[Core feature] Support cache overwrite flag at task level
Motivation: Why do you think this is important?
Currently, when tasks need to bypass cache and force re-execution, developers need to modify the cache_version parameter. However, this is an internal implementation detail that shouldn't be exposed to end users. Users should have a more intuitive way to control cache behavior at runtime.
Goal: What should the final outcome look like, ideally?
Proposal
Add support for a cache_overwrite or force_recompute flag at the task level that can be set during execution. This would allow:
- Task definition remains unchanged
- Users can control cache behavior at runtime
- Clear separation between developer concerns (
cache_version) and user control
Describe alternatives you've considered
-
Workflow-Level Cache Control
- Add cache control parameters at workflow level only
- Pros: Simpler API surface, clearer execution tracking
- Cons: Too coarse-grained, can't control individual tasks
-
Using Cache Version
- Current approach: Modify cache_version
- Pros: Already implemented
- Cons: Mixes developer and user concerns, requires code changes
Propose: Link/Inline OR Additional context
Example API could look like:
@task(cache=True, overwrite_cache=False) # Default behavior
def my_task():
pass
# At Runtime
wf.my_task(overwrite_cache=True) # Force recompute
Implementation (rough idea):
- Add one more field called
overwrite_cachefor Flyte Task Decorator - Add helper func:
IsTaskCacheOverwriteforcache.go - In
executor.go, check ifIsTaskCacheOverwrite, if yes, returnCatalogCacheStatus_CACHE_SKIPPED
Are you sure this issue hasn't been raised already?
- [X] Yes
Have you read the Code of Conduct?
- [X] Yes
the UX is harder than it looks. As you have to find the right task and replace it. the same task maybe repeated multiple times. If you want to simply overwrite the value - change the cache_version and it will achieve the same effect. This can be overriden in the workflow during the registration time. Today we do not have an easy way to pass it in during execution. Suggest a nice UX for a complex workflow
@kumare3 Thanks for reply.
Regarding the cache_version solution, it would work for adhoc/exprimental workflow code (tho it requires some level of understanding of how caching works in Flyte, I know it's easy but however in our scenario)

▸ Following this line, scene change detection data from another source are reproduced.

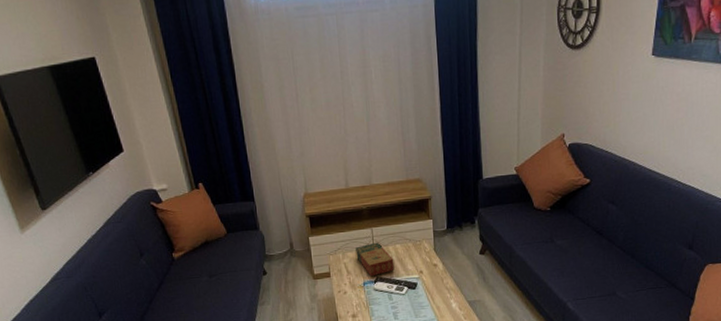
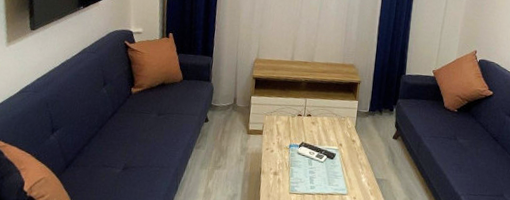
book: present [356,242,395,277] -> none [288,111,320,141]

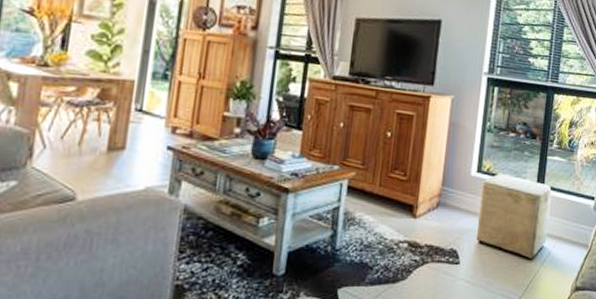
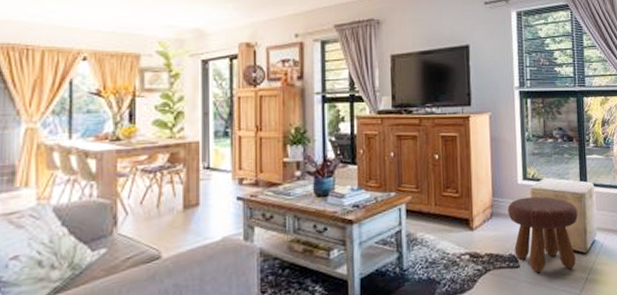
footstool: none [455,191,530,273] -> present [507,196,578,272]

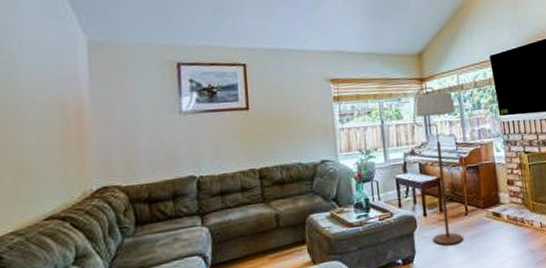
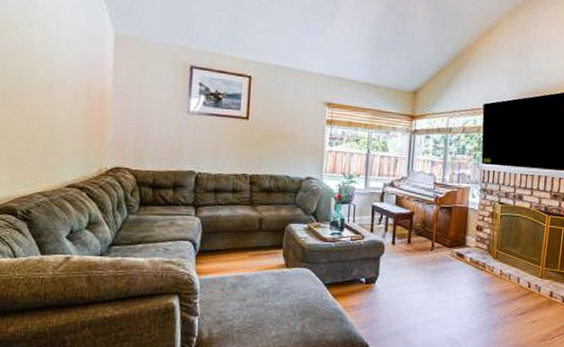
floor lamp: present [412,86,463,246] -> none [397,124,440,274]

In our company, we built a set of reusable workflows and tasks (as ML Infra Team), our users (AI Verticals like Feed Ranking) will be use the wrapper like this
# Code ML Infra Team in `trainer.py` from repo_A
@task(cache=False, cache_version="v1")
def trainer_task()
pass
Code from User Team in workflow.py from repo_B
from repo_A.trainer import trainer_task
@workflow
def my_wf:
trainer_task().with_overrides(cache=True, cache_version="v2")
So workflow.py will be shared by a user team, and multiple developers will be working on the same workflow code.
Hence different developer may have trouble to coordinate on the cache_version.
If we provide the overwrite_cache for tasks, user can simply mark overwrite_cache=True to make sure this run will be writing to cache instead of coordinate the cache_version with his/her teammates.
So I would suggest support overwrite_cache in the task decorator and I would like to contribute if the idea is not bad to you.
Interesting- got it. Cc @eapolinario
"Hello 👋, this feature request has been inactive for over 9 months. To help maintain a clean and focused backlog, we'll be marking this issue as stale and will close the issue if we detect no activity in the next 14 days. Thank you for your contribution and understanding! 🙏"
2.0 supports this